As a final year undergraduate, I've learnt the pros and cons of living out at University.
Being a fresher it was all about THE FREEDOM! Not living with the parents!? Had the dream finally arrived??? It was very exciting at the time. Our lives had all of a sudden taken a complete turn and from out of no-where we were the ones making the decisions. No-one to answer to. No-one to have to listen to. Doing whatever we wanted. And in place of our biological families, we created our own University, social families. Our housemates, neighbours, coursemates - even randoms we met on the street - all became our brand new family. That family (though we didn't realise at the time) we still needed so much.
I'd say it took me about a month to think about coming back home. It took me a year to realise how much I had actually missed it.
By the time I was in second year I knew what I was doing. Well, at least I thought I did.

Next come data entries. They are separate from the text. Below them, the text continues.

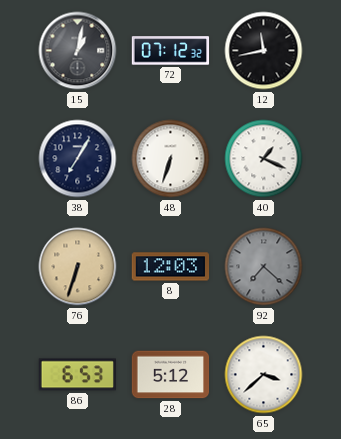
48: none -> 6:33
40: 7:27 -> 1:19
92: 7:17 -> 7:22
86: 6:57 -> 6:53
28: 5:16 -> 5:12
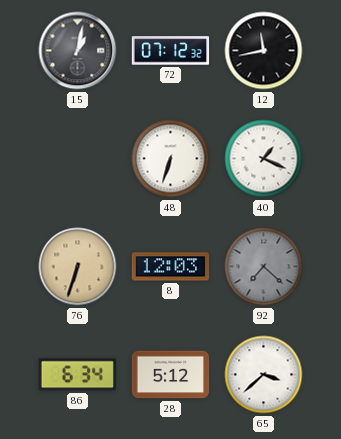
38: 7:05 -> none
86: 6:53 -> 6:34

First year had been a non-stop whirl of excitement and exhilaration, but I had still learnt a lot. Academically, yes (that's right, even first years do have to do some work), but also socially and emotionally. I realised that in order to achieve that happy medium of getting the most out of Uni life without wanting to tear my hair out seven weeks into term, I needed my home time. And I swear to God, those outbursts do happen. I've seen it from the very early stages of twitches in someone's eye when they see a kitchen covered in dirty washing, to the full blown explosive cry for rescue.
I don't want to paint a picture of students sitting around in their own mess depressed because they're too lazy to reach for the hoover, but there are some home comforts that University living just can't replace.
I'm home for the weekend at the moment and even now, I still notice things I miss.
Home-cooked meals, a dishwasher, actually being warm, the lack of alcohol litter, the lack of mould, the lack of maggots (wow it gets worse as I go along doesn't it), my cat, a bedroom I have space to dance in, a comfortable mattress which doesn't incur back spasms...
Saying that, twenty-four hours after I'd arrived, I could already see signs of potential bickering with the parents. There is that very distinct, strangely unfamiliar and inevitably sad feeling that, in some way, this home is perhaps not your home anymore. That's not to say my home in London doesn't still feel homely. I know it will always be a home - I've lived there all my life - but it does more feel like the parents' house now.
I remember the first time I came back when I had just started Uni, I didn't know what to do with myself and while that feeling has lessened over time, there is still that notion that this house belongs to my parents, not me. Perhaps it's because I've learnt what it's like to have to pay rent and bills, that sense of responsibility, of ownership. For some people that might be a complete turn off, but for me, it's actually been a surge of motivation to have a place of my own sooner rather than later.
Living out at University, while it does bring with it all the stereotypical student traits, is an amazing way to learn so much about, well, living. Life. You realise what it's like to have to stand on your own two feet. To do things for yourself - and work out how to fix it when you haven't taken the right choice.
I was always adamant that I was going to move out when I was eighteen for University.
I did it, I recommend it a thousand times over and I'll never look back.
Just make sure you pop home every month or two so you don't forget what it's like to live with central heating.